I'm not sure if this is the right place to post this, but I need help with transitioning from a water bowl to a bottle. When I picked up our little Izzy, our breeder said that if you put the water bowl under the bottle that when I take the bowl away that she will just go to the water bottle. Well, I did that, but I have yet to remove the bowl from the cage. We have had her for about a month now, and I still haven't taken the bowl out of her cage because I'm too nervous she won't use the bottle. However, she is now making a mess with the water bowl (walking/playing in it) and spilling water out of it. So, my question is what is the best way to transition to a water bottle? Any suggestions to help this be as stressless on her as possible is greatly appreciated.


----------



## Lilysmommy (Jan 7, 2009)

Personally, I'd suggest staying with the bowl and switching to a different bowl. Water bottles really aren't the safest option - unless put down far enough, they force an unnatural angle when the hedgehog tries to drink from them, they're harder to get water out of for a thirsty hedgehog, which can cause either a dehydrated hedgehog or make the hedgehog try and chew on the spout, which can break teeth (which don't grow back). So, a couple of questions...why do you want to change to a bottle instead of a bowl? What kind of bowl are you using? If she's able to climb into and walk through it and spill it, my guess is the bowl is both too light, and too big. A smaller one-inch tall ceramic heavy-bottomed crock might stop her from making such a mess with the bowl and that way you both win!


----------



## smhufflepuff (Aug 28, 2008)

Bowl is better than bottle. Horrible things have happened to hedgies with bottles - broken teeth, tongues stuck on the bottle, quills stuck in the bottle...
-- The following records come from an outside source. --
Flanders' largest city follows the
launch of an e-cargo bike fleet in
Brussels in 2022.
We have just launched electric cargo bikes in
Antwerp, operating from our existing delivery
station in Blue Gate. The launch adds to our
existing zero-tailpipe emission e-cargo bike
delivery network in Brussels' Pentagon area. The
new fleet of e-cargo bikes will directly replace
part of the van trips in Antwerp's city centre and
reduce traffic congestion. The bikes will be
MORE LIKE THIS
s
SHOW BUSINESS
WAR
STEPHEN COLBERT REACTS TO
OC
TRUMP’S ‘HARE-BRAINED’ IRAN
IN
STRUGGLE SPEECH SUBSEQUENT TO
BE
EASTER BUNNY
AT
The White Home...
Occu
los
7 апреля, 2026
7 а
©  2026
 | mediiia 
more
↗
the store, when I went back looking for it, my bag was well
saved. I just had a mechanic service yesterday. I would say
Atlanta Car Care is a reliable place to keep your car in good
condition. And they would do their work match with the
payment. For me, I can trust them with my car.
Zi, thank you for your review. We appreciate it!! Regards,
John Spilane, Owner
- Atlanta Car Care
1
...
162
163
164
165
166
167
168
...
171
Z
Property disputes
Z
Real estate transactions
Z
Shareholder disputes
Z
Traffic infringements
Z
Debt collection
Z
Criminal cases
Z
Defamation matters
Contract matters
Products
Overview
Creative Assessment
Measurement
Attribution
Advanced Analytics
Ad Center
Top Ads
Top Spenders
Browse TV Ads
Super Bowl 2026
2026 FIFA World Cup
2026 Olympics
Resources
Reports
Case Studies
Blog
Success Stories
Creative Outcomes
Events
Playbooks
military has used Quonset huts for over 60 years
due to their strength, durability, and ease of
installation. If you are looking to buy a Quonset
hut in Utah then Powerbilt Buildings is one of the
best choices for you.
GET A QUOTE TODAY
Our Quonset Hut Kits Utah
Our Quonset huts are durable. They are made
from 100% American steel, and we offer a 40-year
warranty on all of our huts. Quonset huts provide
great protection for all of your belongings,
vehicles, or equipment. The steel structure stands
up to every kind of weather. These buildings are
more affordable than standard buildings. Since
Lilysmommy has great suggestions... change your bowl. You're likely to find that changing the dimensions and weight will do wonders!


----------



## Erizo (Jul 25, 2012)

As a generalization, breeders like water bottles and owners like water bowls.

I fall into the bowl camp. I use a crème brûlée dish for Sophie. It is flat bottomed and straight sided, so it is about\ impossible to tip. Sides are 1" high, so easy access. Sophie's dish is quite large, at a 5" diameter. That's way bigger than needed (holding 160 ml of water and she drinks less than 40 ml a night). However, she does not step in her water, so no need to make a change. If she were to have the habit of stepping in her water, I would switch to a smaller diameter.

Though a common item, getting a specific size may require ordering. Figure about five bucks for a good quality dish.

Crème brûlée water dish:
http://serenebreezes.com/Sophies-pictur ... r-dish.jpg


----------